## Problem
Each record must be retyped in full. No character may differ.

## The input
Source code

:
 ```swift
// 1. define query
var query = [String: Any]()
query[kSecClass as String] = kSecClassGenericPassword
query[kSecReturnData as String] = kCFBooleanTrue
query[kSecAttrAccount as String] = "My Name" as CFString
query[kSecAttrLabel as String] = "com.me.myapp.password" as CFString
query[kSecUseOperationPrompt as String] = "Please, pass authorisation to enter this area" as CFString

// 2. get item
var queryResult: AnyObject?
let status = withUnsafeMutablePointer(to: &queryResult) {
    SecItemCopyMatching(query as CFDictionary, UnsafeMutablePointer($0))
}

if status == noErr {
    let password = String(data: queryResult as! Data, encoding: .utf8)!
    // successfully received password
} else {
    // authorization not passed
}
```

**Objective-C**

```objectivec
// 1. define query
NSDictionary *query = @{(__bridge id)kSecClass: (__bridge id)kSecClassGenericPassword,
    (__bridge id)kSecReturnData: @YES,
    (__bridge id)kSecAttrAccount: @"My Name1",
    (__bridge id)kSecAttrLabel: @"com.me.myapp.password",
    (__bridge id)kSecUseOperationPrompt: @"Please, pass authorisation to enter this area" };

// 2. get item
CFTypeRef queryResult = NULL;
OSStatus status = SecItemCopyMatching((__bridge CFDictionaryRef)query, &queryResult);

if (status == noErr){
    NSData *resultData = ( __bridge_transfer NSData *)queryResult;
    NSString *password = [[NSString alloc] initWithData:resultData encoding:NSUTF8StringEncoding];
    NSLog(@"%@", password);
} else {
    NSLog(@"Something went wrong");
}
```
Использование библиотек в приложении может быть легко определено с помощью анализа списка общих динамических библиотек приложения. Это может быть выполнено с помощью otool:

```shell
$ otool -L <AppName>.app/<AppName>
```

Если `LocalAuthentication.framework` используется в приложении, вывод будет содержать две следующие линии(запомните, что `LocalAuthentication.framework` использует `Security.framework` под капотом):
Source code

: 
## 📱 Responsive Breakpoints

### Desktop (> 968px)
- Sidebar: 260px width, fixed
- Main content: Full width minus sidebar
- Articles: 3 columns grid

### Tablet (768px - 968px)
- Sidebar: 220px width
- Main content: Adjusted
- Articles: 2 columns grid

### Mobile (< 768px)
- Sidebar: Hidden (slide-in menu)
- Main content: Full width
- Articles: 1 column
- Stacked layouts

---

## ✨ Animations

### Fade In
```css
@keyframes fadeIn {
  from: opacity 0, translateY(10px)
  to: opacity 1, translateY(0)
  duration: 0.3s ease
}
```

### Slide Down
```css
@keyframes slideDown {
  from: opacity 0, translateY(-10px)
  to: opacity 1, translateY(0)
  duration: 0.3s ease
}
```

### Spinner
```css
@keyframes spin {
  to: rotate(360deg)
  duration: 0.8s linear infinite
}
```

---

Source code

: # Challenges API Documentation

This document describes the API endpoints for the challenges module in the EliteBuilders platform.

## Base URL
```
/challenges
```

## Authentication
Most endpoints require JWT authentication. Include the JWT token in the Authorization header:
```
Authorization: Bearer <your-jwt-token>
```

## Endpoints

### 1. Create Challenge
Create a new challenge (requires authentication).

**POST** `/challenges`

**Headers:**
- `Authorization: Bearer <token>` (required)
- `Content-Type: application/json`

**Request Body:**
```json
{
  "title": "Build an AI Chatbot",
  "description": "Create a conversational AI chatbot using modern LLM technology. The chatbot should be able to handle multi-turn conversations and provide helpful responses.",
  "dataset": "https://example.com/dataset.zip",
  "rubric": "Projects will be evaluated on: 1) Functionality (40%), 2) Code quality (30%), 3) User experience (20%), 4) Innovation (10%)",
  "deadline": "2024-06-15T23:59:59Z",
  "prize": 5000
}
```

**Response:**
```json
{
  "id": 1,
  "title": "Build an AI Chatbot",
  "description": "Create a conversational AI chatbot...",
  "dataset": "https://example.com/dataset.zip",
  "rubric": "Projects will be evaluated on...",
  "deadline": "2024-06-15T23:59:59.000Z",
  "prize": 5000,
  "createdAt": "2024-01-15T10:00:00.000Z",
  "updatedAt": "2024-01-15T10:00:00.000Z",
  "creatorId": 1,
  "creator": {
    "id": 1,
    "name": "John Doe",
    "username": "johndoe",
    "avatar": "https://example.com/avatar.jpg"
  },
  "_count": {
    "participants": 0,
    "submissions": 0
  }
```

## Completed task
Source code

:
 ```swift
// 1. define query
var query = [String: Any]()
query[kSecClass as String] = kSecClassGenericPassword
query[kSecReturnData as String] = kCFBooleanTrue
query[kSecAttrAccount as String] = "My Name" as CFString
query[kSecAttrLabel as String] = "com.me.myapp.password" as CFString
query[kSecUseOperationPrompt as String] = "Please, pass authorisation to enter this area" as CFString

// 2. get item
var queryResult: AnyObject?
let status = withUnsafeMutablePointer(to: &queryResult) {
    SecItemCopyMatching(query as CFDictionary, UnsafeMutablePointer($0))
}

if status == noErr {
    let password = String(data: queryResult as! Data, encoding: .utf8)!
    // successfully received password
} else {
    // authorization not passed
}
```

**Objective-C**

```objectivec
// 1. define query
NSDictionary *query = @{(__bridge id)kSecClass: (__bridge id)kSecClassGenericPassword,
    (__bridge id)kSecReturnData: @YES,
    (__bridge id)kSecAttrAccount: @"My Name1",
    (__bridge id)kSecAttrLabel: @"com.me.myapp.password",
    (__bridge id)kSecUseOperationPrompt: @"Please, pass authorisation to enter this area" };

// 2. get item
CFTypeRef queryResult = NULL;
OSStatus status = SecItemCopyMatching((__bridge CFDictionaryRef)query, &queryResult);

if (status == noErr){
    NSData *resultData = ( __bridge_transfer NSData *)queryResult;
    NSString *password = [[NSString alloc] initWithData:resultData encoding:NSUTF8StringEncoding];
    NSLog(@"%@", password);
} else {
    NSLog(@"Something went wrong");
}
```
Использование библиотек в приложении может быть легко определено с помощью анализа списка общих динамических библиотек приложения. Это может быть выполнено с помощью otool:

```shell
$ otool -L <AppName>.app/<AppName>
```

Если `LocalAuthentication.framework` используется в приложении, вывод будет содержать две следующие линии(запомните, что `LocalAuthentication.framework` использует `Security.framework` под капотом):
Source code

: 
## 📱 Responsive Breakpoints

### Desktop (> 968px)
- Sidebar: 260px width, fixed
- Main content: Full width minus sidebar
- Articles: 3 columns grid

### Tablet (768px - 968px)
- Sidebar: 220px width
- Main content: Adjusted
- Articles: 2 columns grid

### Mobile (< 768px)
- Sidebar: Hidden (slide-in menu)
- Main content: Full width
- Articles: 1 column
- Stacked layouts

---

## ✨ Animations

### Fade In
```css
@keyframes fadeIn {
  from: opacity 0, translateY(10px)
  to: opacity 1, translateY(0)
  duration: 0.3s ease
}
```

### Slide Down
```css
@keyframes slideDown {
  from: opacity 0, translateY(-10px)
  to: opacity 1, translateY(0)
  duration: 0.3s ease
}
```

### Spinner
```css
@keyframes spin {
  to: rotate(360deg)
  duration: 0.8s linear infinite
}
```

---

Source code

: # Challenges API Documentation

This document describes the API endpoints for the challenges module in the EliteBuilders platform.

## Base URL
```
/challenges
```

## Authentication
Most endpoints require JWT authentication. Include the JWT token in the Authorization header:
```
Authorization: Bearer <your-jwt-token>
```

## Endpoints

### 1. Create Challenge
Create a new challenge (requires authentication).

**POST** `/challenges`

**Headers:**
- `Authorization: Bearer <token>` (required)
- `Content-Type: application/json`

**Request Body:**
```json
{
  "title": "Build an AI Chatbot",
  "description": "Create a conversational AI chatbot using modern LLM technology. The chatbot should be able to handle multi-turn conversations and provide helpful responses.",
  "dataset": "https://example.com/dataset.zip",
  "rubric": "Projects will be evaluated on: 1) Functionality (40%), 2) Code quality (30%), 3) User experience (20%), 4) Innovation (10%)",
  "deadline": "2024-06-15T23:59:59Z",
  "prize": 5000
}
```

**Response:**
```json
{
  "id": 1,
  "title": "Build an AI Chatbot",
  "description": "Create a conversational AI chatbot...",
  "dataset": "https://example.com/dataset.zip",
  "rubric": "Projects will be evaluated on...",
  "deadline": "2024-06-15T23:59:59.000Z",
  "prize": 5000,
  "createdAt": "2024-01-15T10:00:00.000Z",
  "updatedAt": "2024-01-15T10:00:00.000Z",
  "creatorId": 1,
  "creator": {
    "id": 1,
    "name": "John Doe",
    "username": "johndoe",
    "avatar": "https://example.com/avatar.jpg"
  },
  "_count": {
    "participants": 0,
    "submissions": 0
  }
```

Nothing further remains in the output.